ACTIVITIES:
- 1) Return the stretch of the article on Allegheny County child care funding from "The pandemic, though, exacerbated" through "child care infrastructure.", copied word for word.
- 2) Using the article on Allegheny County child care funding, answer each of the following briefly:
(a) How much in COVID-era federal funds did Allegheny County allocate to the child care sector?
(b) How old was Lindsey Ramsey when she became an aide in an infant room?
(c) How many child care programs permanently closed in Allegheny County from 2019 through November, according to Emily Neff?
- 3) List every person whose statements the article on Allegheny County child care funding reports, along with the position the article gives for each.

DOCUMENT SECTION:
---

‘Band-Aid on a historical problem’: Child care providers expect slow collapse of sector without long-term aid

Children play at Shady Lane School in Homewood, Pittsburgh (Courtesy of Shady Lane School)

Allegheny County allocated $20 million in COVID-era federal funds to prop up the child care sector over the pandemic. Now that part of the funding is coming to an end, advocates and providers fear the same old problems will cripple facilities county-wide.

by Betul TuncerJames PaulErin YudtTanya Babbar and Juliet Martinez, For PublicSource

Lindsey Ramsey became an aide in an infant room at a child care facility as a 19-year-old single mom looking for work so she could afford diapers for her daughter. Never having thought about entering the sector, she learned how to care for children from a group of passionate caregivers.

“I had no idea what I was doing,” said Ramsey, 34, now the executive director of Shady Lane School in Homewood. “But we had a wonderful group of educators who helped uplift new people entering the field … and they taught me how to change diapers and be a mom … I started to fall in love with early childhood education.”

The pandemic, though, exacerbated a multitude of underlying problems that had long haunted the care industry, such as high costs for parents and low wages for employees, according to child care advocates and providers. Now some child care practitioners are anticipating crisis.

While Congress injected $39 billion into child care through the American Rescue Plan Act [ARPA], it didn’t address underlying problems in child care infrastructure. 

More than half of that funding ended in September, igniting fears over a mass closure of child care facilities dubbed the “child care cliff.”

While the end of federal funds will not lead to wholesale closures, Cara Ciminillo, executive director of Trying Together, an Allegheny County-based child care advocacy group, said the decline of providers will continue if long term funding is not brought in.

Despite the mounting challenges, Ramsey said caring for the community and her love of childhood education keep her working in the field.

“I’m driven by equity, because it is so important that we are elevating those who don’t have the resources, who don’t have enough to be able to succeed and thrive in life,” Ramsey said. “Having access to early childhood [care] early on, is one of the leading contributing parts to human development. So I consider it to be a key component to equity, and that’s why I am rooted and stuck here.”

Lindsey Ramsey, executive director of Shady Lane School in Homewood (Photo courtesy of Lindsey Ramsey)

Ramsey is one of many child care providers in Allegheny County who shared concerns with the Pittsburgh Media Partnership. They fear that affordable and accessible child care could take major hits without new funding and government resources. 

Pennsylvania shuttered 2,189 child care programs from the onset of the COVID-19 pandemic to June 2023, Emily Neff, Trying Together’s public policy director, said in an email. And even with new facilities opening, the net loss was 597.

Neff said 181 child care programs permanently closed in Allegheny County from 2019 through November of this year for a net loss of 18 in the county.

Diane Barber, executive director of the Pennsylvania Child Care Association, partly blames the closures on high operational costs of facilities and rapid staff turnover that occurred throughout the pandemic.

 

Barber said utility bills rose over the pandemic, compounding bills for child care providers and families. 

 
 

Children at Mount Washington Children's Center sit for storytime with director Rose Marie Smith. (Photo by Alexis Wary/PublicSource)

---

MATERIAL SHOWN:

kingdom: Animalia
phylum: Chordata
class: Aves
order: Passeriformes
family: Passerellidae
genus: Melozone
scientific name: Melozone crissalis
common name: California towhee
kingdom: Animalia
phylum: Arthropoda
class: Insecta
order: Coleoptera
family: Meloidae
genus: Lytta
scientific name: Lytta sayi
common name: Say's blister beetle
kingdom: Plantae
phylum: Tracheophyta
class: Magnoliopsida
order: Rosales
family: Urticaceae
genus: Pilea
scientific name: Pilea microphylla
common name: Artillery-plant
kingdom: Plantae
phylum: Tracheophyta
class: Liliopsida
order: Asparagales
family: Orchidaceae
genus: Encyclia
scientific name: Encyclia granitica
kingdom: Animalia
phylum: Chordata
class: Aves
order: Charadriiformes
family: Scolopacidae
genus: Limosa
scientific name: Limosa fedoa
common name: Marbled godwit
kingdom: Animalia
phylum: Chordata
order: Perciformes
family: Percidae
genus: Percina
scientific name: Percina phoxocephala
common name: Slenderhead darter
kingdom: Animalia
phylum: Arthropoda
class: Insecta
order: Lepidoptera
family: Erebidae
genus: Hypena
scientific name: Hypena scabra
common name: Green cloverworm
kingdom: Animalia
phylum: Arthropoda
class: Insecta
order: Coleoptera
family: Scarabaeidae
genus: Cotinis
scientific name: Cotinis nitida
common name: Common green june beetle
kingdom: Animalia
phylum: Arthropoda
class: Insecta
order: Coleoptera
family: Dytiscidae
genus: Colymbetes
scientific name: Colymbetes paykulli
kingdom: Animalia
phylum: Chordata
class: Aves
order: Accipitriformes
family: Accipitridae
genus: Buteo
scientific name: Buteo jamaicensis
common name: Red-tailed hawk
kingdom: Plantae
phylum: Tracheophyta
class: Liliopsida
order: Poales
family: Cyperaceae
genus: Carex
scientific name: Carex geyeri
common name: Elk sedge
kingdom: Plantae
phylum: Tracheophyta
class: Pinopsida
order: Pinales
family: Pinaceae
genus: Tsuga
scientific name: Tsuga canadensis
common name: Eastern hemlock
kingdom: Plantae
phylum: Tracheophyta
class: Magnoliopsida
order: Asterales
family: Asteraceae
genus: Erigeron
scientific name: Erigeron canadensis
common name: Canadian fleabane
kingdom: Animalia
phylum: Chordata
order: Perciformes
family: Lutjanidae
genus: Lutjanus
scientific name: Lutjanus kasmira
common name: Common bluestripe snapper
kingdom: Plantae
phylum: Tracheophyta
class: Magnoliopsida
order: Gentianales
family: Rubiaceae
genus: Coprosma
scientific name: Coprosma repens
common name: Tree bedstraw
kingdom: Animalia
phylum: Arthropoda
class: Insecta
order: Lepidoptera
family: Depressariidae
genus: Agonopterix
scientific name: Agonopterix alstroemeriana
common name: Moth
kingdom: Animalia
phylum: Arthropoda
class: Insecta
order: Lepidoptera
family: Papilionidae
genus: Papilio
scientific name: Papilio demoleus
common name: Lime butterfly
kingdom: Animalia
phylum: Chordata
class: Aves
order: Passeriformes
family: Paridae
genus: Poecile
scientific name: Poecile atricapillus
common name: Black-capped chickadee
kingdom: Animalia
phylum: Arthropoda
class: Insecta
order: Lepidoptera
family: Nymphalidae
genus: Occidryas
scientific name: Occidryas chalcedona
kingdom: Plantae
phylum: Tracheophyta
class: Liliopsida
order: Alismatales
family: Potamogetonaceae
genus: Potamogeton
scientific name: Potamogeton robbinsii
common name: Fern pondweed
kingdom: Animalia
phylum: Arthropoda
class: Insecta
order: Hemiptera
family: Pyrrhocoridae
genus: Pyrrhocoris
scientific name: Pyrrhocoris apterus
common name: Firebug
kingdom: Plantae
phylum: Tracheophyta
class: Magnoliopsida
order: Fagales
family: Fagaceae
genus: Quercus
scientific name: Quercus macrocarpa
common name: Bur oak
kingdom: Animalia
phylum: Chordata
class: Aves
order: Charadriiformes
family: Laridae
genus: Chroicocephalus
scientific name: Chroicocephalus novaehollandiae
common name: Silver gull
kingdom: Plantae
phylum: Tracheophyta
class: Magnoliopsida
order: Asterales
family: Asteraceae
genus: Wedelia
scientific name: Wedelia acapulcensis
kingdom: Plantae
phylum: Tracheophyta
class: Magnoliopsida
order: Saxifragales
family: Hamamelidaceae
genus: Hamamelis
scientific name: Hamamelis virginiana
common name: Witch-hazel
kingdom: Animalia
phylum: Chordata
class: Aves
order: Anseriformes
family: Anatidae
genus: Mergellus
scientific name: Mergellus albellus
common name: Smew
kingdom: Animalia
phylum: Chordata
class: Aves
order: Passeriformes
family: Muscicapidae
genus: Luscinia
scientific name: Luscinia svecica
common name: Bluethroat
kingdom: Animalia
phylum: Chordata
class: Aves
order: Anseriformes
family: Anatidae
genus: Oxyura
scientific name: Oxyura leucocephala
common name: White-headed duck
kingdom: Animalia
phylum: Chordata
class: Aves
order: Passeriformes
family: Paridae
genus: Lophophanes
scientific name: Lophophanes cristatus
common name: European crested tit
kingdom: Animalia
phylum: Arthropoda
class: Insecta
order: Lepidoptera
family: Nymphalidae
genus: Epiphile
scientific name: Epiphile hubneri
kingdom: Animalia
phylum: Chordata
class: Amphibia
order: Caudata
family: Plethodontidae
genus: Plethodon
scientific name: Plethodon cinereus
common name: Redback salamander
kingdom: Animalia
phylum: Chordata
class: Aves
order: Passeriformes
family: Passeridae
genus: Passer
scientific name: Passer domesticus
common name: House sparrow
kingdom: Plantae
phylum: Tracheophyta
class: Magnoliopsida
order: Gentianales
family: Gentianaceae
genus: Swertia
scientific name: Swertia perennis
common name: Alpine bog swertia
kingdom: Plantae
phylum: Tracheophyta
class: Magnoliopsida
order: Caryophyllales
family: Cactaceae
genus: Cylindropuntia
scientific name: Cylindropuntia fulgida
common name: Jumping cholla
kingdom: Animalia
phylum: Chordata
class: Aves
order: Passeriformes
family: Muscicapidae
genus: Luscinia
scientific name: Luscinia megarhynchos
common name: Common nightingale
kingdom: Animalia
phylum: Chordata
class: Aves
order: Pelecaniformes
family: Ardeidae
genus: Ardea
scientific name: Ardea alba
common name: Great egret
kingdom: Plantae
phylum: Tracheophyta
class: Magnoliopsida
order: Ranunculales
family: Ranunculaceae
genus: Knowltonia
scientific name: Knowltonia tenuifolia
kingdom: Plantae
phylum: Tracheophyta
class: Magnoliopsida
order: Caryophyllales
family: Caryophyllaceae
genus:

---

SOLUTIONS FOR EACH TASK:
- 1)
The pandemic, though, exacerbated a multitude of underlying problems that had long haunted the care industry, such as high costs for parents and low wages for employees, according to child care advocates and providers. Now some child care practitioners are anticipating crisis.

While Congress injected $39 billion into child care through the American Rescue Plan Act [ARPA], it didn’t address underlying problems in child care infrastructure.

- 2)
(a) $20 million
(b) 19
(c) 181

- 3)
- Lindsey Ramsey, executive director of Shady Lane School in Homewood
- Cara Ciminillo, executive director of Trying Together
- Emily Neff, Trying Together's public policy director
- Diane Barber, executive director of the Pennsylvania Child Care Association